Moreover, Baerbock stated that she will employ Germany’s G7 presidency to launch a global and inclusive “Climate, Environment, Peace and Security Initiative.” As an international, future initiative, Baerbock advocates a closer collaboration for a transatlantic green deal with the United states will bring Germany, and the EU, a bright future. Baerbock sees a chance ahead for both sides of the Atlantic because with a new Biden administration the United States invests now in a future of carbon neutrality together with a strong movement on social justice, which is the same idea being grown on the other side of the Atlantic as a European Union with its Green New Deal.

With the start of the energy crisis both in Germany and the EU due to Russian invasion and the decrease of Russian gas supplied, Germany intensified its pursuit for alternative energy sources. As the external factors, the EU, and the internal factors within Germany pushed for re-employment of coal energy, Baerbock promoted cooperation within the Baltic Sea region on the production of offshore wind energy. Utilizing the now assumed presidency of the Council of the Baltic, Baerbock explained electricity from wind and other renewable energy sources will free Europe from Russian energy imports and combat global warming. 

As Russia weaponized Europe’s dependence on Russian gas in its war against Ukraine, Baerbock stated phasing out fossil fuels is therefore not only a climate policy necessity, but also a security policy imperative. As future initiatives, Baerbock recognises the high potential in Ukraine for renewable energy, for wind and solar. Hence, Baerbock advocates to update the pipeline from Ukraine to carry green hydrogen to Europe. This would make it possible to transport Ukrainian green energy to the European Union, avoiding dependency on Russia and bringing money to Ukraine. This shows how Baerbock advocates an intersectional approach to international climate. Combining climate policy with security policy provides a sustainable and secure solution to both matters.. These serve as examples for why Baerbock moved international climate policy to foreign ministry from the Environment Ministry.

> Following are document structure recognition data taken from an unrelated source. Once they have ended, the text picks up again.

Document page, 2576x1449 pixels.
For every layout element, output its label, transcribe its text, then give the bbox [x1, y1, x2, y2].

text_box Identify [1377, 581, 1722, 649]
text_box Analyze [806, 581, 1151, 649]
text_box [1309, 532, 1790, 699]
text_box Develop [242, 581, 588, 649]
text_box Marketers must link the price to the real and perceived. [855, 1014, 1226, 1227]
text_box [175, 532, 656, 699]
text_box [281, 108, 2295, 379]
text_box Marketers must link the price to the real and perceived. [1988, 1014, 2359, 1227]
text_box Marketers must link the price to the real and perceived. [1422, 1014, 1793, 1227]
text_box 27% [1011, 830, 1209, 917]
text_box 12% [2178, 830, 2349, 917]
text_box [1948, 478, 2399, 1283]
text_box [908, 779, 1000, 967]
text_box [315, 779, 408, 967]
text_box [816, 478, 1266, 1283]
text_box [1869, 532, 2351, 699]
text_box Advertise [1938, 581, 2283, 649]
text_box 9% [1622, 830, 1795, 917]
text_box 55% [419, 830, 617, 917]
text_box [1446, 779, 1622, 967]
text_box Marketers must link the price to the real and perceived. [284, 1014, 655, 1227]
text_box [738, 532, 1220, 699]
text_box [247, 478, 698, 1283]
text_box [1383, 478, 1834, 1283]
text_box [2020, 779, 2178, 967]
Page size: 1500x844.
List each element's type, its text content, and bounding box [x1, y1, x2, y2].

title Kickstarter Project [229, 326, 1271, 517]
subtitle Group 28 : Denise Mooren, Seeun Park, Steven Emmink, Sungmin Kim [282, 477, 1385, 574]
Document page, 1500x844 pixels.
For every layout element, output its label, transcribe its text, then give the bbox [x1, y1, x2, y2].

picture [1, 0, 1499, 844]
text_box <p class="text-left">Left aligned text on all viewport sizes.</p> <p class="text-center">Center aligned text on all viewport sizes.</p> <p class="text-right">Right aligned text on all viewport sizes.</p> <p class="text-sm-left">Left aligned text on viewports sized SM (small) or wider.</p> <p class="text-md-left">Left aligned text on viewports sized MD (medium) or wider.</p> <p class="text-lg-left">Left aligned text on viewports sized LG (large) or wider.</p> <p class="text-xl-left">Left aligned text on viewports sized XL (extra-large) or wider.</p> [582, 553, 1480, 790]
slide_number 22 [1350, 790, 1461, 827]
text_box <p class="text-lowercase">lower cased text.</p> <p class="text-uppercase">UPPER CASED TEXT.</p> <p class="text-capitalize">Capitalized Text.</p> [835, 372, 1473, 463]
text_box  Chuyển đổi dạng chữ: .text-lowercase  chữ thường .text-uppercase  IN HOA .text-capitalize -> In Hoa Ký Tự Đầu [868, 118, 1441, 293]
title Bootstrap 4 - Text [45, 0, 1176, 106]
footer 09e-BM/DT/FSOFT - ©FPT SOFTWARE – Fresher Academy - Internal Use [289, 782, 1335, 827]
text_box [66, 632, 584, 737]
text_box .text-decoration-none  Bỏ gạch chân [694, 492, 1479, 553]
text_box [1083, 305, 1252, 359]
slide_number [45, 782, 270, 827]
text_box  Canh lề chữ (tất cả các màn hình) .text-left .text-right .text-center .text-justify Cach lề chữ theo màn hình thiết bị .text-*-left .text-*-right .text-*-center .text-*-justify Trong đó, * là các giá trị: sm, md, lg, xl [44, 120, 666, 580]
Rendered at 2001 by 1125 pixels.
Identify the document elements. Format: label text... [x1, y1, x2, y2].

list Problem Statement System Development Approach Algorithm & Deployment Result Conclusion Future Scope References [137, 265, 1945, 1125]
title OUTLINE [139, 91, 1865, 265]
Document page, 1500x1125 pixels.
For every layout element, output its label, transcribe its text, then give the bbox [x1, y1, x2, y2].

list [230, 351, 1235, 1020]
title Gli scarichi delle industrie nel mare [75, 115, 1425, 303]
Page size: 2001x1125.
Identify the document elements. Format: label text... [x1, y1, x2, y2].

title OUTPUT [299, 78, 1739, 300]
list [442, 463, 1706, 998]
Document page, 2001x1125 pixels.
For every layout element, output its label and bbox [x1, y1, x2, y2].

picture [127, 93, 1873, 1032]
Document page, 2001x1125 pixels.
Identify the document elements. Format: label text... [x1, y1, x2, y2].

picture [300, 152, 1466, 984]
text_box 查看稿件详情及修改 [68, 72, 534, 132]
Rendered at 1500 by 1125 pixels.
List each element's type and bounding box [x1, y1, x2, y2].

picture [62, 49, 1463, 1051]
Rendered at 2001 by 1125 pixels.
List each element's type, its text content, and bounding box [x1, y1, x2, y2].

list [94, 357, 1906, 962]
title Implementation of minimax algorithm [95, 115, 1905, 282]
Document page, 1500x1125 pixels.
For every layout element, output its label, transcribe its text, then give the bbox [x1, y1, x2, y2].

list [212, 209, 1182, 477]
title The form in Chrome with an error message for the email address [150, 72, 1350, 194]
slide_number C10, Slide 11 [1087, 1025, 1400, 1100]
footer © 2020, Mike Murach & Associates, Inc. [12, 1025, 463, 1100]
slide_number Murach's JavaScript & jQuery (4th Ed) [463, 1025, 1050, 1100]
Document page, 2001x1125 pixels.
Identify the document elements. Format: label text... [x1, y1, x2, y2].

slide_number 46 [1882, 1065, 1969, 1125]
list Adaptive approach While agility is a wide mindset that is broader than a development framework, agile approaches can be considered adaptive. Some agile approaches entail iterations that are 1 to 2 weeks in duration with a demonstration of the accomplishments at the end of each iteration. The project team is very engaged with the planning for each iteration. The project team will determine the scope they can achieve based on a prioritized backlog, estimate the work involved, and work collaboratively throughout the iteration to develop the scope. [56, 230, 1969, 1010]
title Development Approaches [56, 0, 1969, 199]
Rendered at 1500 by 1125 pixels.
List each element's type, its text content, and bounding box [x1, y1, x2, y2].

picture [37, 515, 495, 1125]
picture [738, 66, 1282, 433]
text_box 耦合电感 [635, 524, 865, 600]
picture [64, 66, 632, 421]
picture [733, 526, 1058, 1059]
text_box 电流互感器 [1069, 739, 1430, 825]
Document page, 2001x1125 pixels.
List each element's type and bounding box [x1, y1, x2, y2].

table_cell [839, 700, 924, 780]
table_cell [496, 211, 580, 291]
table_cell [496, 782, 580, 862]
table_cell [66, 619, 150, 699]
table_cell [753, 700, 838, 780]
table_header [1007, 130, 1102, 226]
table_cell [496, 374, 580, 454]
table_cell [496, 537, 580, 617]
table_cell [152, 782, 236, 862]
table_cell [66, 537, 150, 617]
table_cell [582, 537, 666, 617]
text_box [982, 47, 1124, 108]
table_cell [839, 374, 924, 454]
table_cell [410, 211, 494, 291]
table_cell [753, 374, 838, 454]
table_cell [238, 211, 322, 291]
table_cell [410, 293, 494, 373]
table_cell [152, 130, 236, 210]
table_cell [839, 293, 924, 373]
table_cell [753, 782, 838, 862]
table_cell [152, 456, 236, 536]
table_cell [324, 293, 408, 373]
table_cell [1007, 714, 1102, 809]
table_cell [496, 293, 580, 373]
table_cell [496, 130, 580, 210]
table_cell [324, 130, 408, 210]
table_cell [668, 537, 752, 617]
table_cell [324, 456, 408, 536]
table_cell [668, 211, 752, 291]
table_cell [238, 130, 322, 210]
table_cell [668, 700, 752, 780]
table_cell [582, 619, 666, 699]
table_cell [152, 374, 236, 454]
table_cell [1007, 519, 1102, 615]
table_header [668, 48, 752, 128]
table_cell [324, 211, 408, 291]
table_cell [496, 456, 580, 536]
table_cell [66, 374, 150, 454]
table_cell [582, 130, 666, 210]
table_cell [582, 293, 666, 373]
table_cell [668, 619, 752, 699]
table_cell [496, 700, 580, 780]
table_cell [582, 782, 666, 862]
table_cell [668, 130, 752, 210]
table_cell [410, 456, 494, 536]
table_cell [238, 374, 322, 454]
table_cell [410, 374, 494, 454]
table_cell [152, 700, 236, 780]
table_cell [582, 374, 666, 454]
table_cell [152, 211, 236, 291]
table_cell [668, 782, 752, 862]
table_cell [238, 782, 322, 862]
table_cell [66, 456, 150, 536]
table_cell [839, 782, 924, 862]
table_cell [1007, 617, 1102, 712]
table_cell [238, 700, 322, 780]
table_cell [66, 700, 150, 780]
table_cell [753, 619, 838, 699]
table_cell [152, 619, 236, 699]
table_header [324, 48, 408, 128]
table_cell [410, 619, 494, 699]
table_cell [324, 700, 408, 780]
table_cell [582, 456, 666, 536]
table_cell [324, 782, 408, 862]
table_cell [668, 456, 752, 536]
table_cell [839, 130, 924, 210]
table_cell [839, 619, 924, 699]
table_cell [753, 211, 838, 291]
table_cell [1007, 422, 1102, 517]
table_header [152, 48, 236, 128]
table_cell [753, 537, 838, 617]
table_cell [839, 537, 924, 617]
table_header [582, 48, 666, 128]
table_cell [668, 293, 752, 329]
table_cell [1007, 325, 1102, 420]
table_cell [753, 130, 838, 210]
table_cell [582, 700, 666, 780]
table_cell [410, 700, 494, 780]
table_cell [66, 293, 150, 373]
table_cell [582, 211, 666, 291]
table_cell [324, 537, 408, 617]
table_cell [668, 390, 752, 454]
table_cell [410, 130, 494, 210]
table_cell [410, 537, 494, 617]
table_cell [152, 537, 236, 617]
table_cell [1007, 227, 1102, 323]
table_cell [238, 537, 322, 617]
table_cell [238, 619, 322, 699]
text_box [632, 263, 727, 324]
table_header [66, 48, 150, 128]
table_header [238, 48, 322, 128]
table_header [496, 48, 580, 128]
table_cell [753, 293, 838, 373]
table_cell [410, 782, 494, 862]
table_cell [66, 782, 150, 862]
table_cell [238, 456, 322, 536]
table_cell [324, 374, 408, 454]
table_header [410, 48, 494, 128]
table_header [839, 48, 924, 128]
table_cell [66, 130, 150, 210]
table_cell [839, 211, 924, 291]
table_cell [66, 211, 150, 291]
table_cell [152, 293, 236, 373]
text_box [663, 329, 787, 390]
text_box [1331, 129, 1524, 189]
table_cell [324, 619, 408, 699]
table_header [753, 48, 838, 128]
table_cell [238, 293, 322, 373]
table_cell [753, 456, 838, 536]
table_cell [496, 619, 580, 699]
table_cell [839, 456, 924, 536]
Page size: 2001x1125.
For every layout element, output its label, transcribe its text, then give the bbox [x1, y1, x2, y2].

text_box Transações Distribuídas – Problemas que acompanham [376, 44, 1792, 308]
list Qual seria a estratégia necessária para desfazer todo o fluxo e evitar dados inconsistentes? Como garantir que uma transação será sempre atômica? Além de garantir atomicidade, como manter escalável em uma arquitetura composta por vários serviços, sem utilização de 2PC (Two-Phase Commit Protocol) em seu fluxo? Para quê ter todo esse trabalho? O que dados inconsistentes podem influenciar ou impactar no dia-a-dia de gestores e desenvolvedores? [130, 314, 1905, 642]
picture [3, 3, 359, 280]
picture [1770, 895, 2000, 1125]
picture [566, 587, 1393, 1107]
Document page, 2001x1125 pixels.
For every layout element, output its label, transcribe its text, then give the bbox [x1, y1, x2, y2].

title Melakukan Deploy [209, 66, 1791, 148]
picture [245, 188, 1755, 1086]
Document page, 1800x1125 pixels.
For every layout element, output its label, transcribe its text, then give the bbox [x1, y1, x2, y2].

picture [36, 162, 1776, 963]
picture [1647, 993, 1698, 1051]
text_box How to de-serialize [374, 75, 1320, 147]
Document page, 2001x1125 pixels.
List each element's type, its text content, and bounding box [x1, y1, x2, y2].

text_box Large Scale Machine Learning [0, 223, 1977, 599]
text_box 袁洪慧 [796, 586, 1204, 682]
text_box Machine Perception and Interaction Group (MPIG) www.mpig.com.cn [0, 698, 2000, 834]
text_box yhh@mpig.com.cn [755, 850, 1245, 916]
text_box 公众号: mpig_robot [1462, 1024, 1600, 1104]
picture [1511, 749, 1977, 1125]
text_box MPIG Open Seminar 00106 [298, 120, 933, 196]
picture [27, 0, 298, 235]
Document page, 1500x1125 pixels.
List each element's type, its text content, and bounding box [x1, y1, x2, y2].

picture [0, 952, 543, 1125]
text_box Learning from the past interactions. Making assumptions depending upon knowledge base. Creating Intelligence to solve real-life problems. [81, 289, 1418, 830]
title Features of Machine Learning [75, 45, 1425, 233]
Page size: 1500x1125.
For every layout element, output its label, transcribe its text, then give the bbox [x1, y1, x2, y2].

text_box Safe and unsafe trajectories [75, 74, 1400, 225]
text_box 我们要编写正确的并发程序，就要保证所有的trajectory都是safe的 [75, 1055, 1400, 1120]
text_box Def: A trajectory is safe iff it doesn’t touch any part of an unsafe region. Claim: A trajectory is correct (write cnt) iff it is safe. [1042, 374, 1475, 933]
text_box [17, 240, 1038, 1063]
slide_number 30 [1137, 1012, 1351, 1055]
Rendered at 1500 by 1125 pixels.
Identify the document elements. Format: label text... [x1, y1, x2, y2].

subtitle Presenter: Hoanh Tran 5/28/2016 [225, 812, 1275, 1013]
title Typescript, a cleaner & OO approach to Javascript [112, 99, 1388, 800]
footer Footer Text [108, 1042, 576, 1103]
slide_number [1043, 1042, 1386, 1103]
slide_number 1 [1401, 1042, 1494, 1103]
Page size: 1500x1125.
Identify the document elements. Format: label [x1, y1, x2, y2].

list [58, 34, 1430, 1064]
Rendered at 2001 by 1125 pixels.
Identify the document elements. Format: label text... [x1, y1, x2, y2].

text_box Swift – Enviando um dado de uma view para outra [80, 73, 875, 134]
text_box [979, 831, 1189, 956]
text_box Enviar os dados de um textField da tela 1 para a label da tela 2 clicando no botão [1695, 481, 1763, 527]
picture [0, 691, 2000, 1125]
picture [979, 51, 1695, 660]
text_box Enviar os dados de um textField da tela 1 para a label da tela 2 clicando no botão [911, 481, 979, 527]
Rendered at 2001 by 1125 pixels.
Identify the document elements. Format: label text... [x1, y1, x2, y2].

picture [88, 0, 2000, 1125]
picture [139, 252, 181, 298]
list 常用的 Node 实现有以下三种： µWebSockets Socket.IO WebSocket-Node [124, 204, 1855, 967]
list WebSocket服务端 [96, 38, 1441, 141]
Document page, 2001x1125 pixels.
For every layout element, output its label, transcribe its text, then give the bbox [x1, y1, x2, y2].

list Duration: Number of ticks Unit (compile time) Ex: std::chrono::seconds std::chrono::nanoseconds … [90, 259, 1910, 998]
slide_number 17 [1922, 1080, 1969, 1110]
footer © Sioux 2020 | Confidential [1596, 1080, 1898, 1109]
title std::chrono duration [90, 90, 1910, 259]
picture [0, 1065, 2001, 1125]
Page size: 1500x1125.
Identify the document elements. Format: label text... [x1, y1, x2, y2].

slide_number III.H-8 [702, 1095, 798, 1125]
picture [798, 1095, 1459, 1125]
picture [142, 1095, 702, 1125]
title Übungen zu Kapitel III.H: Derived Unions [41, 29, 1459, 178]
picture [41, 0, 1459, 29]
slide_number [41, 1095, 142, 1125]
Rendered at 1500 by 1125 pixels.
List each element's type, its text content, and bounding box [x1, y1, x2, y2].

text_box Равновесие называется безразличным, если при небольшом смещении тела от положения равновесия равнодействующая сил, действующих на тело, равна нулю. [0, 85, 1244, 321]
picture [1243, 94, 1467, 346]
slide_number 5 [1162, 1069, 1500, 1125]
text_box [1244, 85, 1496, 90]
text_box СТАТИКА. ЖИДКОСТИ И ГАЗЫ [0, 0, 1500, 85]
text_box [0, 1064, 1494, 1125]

In conclusion, Baerbock’s goal and objective for her political outlook is green progression without repeating the mistakes made in the past. Baerbock advocates for green energy to replace Russian Gas and to overcome not only dependence on Russian Gas but to any future dependence on fossil fuels, whether it is to Russia or any other country. She sees renewable energy not only as a necessity for climate action but also one for security since she considers renewable and green energy to be the future for energy independence; and she is using her position as foreign minister to do so. She opts for generating greener solutions through advocating the implementation of radical change instead of going back to solutions that worked before at the expense of the climate, except when it comes to using nuclear energy. Even though nuclear energy is a zero-emission power source, both Baerbock and the Greens draw a hard line when it comes to employing nuclear as they argue its risks outweigh its benefits. Baerbock aims to generate solutions for these aims through increasing intersectional cooperation amongst the EU, G7, and G20 countries to strive towards the same goal as a collective force.